As far as the development of Applications goes I don't see why WRI couldn't
buy or commission good ones and incorporate them as standard add-ons.
Remember that a good application might have many specialized convenience or
display routines for the subject matter and it would really be somewhat of a
burden to have all of these in the core Mathematica, both for WRI and for
users who would have thousands and thousands more routines thrown in their
faces. If WRI tries to ameliorate the situation by a truncated set of
routines then they end up with unpolished and inconvenient capabilities.
Most users might use only one or a few Applications.

The major problem with Mathematica Applications is that they are a new
medium and we are still learning how to write them. Unfortunately,
mathematical skill and skill at writing Applications seldom go together. I
won't even begin to explain all the quirky things that happen! Yet a good
Application needs both good mathematics and good design.


David Park
djmpark at comcast.net 
http://home.comcast.net/~djmpark/index.html 



From: Murray Eisenberg [mailto:murray at math.umass.edu] 

Re "clean" notebook interface:

An experienced Mathematica user might well prefer a totally clean notebook
as starting point for some work. But a new user, or potential new customer,
might well panic at an essentially blank window. (The faint horizontal line
with it's "+" icon at the top of a new notebook window is at least a
starting point.

Similarly for once the new user has typed and possibly evaluated some input:
what should go there? what's the correct form? what can I do with it? So WRI
has attempted to provide some guidance directly in the notebook, outside the
Documentation Center. (Whether it has the intended effect is a separate
question.)

For example, suppose the new user, or somebody just trying out Mathematica,
successfully types and evaluates:

  Plot[Exp[-x] Cos[x], {x, -Pi/2, Pi/2}]

And possibly (probably?) the user wants to enhance the graph. How do that?
Well, the Next-computation Suggestions Bar provides an immediate and obvious
way to approach it -- without having to look up Plot, wade through the long
list of Options.

I write the above as somebody who has helped hundreds of university students
learn Mathematica and who realizes how much more efficient the learning
would have been over the years had such front end doo-dads been available.
They're like bicycle training wheels: they can help you get started, but you
can get rid of them when they get in the way.

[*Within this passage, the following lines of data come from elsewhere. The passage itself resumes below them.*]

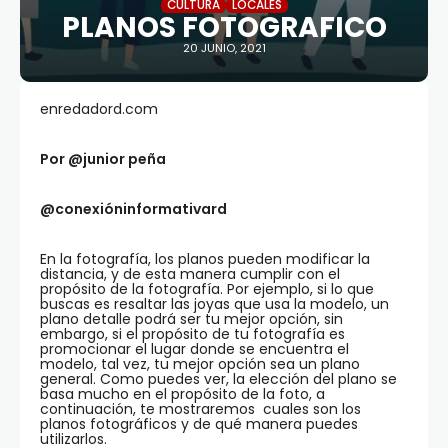
CULTURA
LOCALES
PLANOS FOTOGRAFICO
20 JUNIO, 2021
enredadord.com
Por @junior pe
ña
@conexióninformativard
En la fotografía, los planos pueden modificar la
distancia, y de esta manera cumplir con el
propósito de la fotografía. Por ejemplo, si lo que
buscas es resaltar las joyas que usa la modelo, un
plano detalle podrá ser tu mejor opción, sin
embargo, si el propósito de tu fotografía es
promocionar el lugar donde se encuentra el
modelo, tal vez, tu mejor opción sea un plano
general. Como puedes ver, la elección del plano se
basa mucho en el propósito de la foto, a
continuación, te mostraremos cuales son los
planos fotográficos y de qué manera puedes
utilizarlos.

Re specialized applications: 

One of the things I hated about another technical computing product that's
very popular, especially in engineering circles, was that to do so many
things -- at least at one point, even to do symbolic manipulations -- you
had to purchase separate add-on products. By contrast, one of the things
I've appreciated about Mathematica from the start was the inclusion, in
fact, integration, of graphics and symbolics with numerics; and
increasingly, the migration of add-on packages into the kernel. (Surely part
of the reason is that software and hardware advances permit doing so.)

On the other hand, there are areas of applicability where WRI can expect to
target specialized products that are, I presume, more expensive than plain
Mathematica. I see no reason why they should not leverage the Mathematica
platform to produce such products -- especially if the revenue thereby
generated can help support maintenance and further development of
Mathematica itself.

Re maintaining & improving Mathematica:

Nothing I wrote above is meant to minimize the importance of other things
that need to be done, from fixing bugs to maintaining a stable notebook
appearance -- e.g., not willfully changing the default font family or font
color for Section, Text, etc., cells. And by all means, make it MUCH easier
to produce and deploy packages, including their documentation.